Activity. Could you print exactly the lines of the listing below, starting at the line that has "Informationen findest du in unserer" and ending at the line that has "劃，確保學校管理完善，對學生施教適當。校董會由不同的", and only those lines?

Input data.
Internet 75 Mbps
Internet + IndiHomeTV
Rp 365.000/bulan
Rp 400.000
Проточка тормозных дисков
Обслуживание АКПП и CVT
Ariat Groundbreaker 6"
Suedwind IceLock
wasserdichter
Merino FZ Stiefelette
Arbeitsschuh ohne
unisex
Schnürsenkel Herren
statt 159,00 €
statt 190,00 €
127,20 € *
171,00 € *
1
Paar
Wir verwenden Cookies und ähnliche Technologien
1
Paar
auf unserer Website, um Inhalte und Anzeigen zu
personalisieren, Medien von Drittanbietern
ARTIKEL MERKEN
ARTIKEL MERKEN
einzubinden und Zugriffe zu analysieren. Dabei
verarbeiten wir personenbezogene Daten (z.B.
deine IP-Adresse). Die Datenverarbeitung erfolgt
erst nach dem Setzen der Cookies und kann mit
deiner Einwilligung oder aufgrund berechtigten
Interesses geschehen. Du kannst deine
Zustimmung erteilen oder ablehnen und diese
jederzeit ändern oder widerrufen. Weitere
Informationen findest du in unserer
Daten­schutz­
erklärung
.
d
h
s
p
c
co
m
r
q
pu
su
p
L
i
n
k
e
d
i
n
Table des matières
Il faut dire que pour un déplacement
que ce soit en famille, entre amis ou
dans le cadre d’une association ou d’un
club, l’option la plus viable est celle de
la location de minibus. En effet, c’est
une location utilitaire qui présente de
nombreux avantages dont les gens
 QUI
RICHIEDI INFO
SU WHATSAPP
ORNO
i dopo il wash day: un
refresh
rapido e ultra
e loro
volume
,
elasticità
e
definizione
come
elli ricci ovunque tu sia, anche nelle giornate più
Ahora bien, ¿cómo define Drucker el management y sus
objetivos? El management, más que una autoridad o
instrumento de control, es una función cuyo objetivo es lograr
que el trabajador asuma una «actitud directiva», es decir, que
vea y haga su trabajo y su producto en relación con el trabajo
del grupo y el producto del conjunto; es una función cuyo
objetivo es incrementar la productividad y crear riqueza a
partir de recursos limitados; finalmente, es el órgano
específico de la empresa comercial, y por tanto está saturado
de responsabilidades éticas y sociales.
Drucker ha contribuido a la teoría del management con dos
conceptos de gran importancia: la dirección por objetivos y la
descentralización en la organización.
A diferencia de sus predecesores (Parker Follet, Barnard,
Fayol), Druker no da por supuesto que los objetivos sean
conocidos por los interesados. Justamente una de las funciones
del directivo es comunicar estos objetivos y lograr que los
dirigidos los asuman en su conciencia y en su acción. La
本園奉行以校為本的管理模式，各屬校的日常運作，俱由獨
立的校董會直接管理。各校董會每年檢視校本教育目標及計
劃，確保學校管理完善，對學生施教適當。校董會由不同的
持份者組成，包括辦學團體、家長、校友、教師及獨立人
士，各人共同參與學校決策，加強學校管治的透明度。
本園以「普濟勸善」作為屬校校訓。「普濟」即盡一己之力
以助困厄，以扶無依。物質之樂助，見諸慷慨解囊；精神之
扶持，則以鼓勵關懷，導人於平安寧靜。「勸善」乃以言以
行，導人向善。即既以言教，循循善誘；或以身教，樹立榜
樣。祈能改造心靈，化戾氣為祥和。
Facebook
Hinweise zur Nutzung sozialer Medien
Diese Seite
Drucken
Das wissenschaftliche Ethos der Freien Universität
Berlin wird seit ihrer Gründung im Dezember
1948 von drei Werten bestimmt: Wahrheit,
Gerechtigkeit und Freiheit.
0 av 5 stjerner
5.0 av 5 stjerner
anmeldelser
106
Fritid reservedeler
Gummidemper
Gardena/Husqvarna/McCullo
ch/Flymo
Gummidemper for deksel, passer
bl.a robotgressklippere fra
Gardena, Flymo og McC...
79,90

Response to the task.
Informationen findest du in unserer
Daten­schutz­
erklärung
.
d
h
s
p
c
co
m
r
q
pu
su
p
L
i
n
k
e
d
i
n
Table des matières
Il faut dire que pour un déplacement
que ce soit en famille, entre amis ou
dans le cadre d’une association ou d’un
club, l’option la plus viable est celle de
la location de minibus. En effet, c’est
une location utilitaire qui présente de
nombreux avantages dont les gens
 QUI
RICHIEDI INFO
SU WHATSAPP
ORNO
i dopo il wash day: un
refresh
rapido e ultra
e loro
volume
,
elasticità
e
definizione
come
elli ricci ovunque tu sia, anche nelle giornate più
Ahora bien, ¿cómo define Drucker el management y sus
objetivos? El management, más que una autoridad o
instrumento de control, es una función cuyo objetivo es lograr
que el trabajador asuma una «actitud directiva», es decir, que
vea y haga su trabajo y su producto en relación con el trabajo
del grupo y el producto del conjunto; es una función cuyo
objetivo es incrementar la productividad y crear riqueza a
partir de recursos limitados; finalmente, es el órgano
específico de la empresa comercial, y por tanto está saturado
de responsabilidades éticas y sociales.
Drucker ha contribuido a la teoría del management con dos
conceptos de gran importancia: la dirección por objetivos y la
descentralización en la organización.
A diferencia de sus predecesores (Parker Follet, Barnard,
Fayol), Druker no da por supuesto que los objetivos sean
conocidos por los interesados. Justamente una de las funciones
del directivo es comunicar estos objetivos y lograr que los
dirigidos los asuman en su conciencia y en su acción. La
本園奉行以校為本的管理模式，各屬校的日常運作，俱由獨
立的校董會直接管理。各校董會每年檢視校本教育目標及計
劃，確保學校管理完善，對學生施教適當。校董會由不同的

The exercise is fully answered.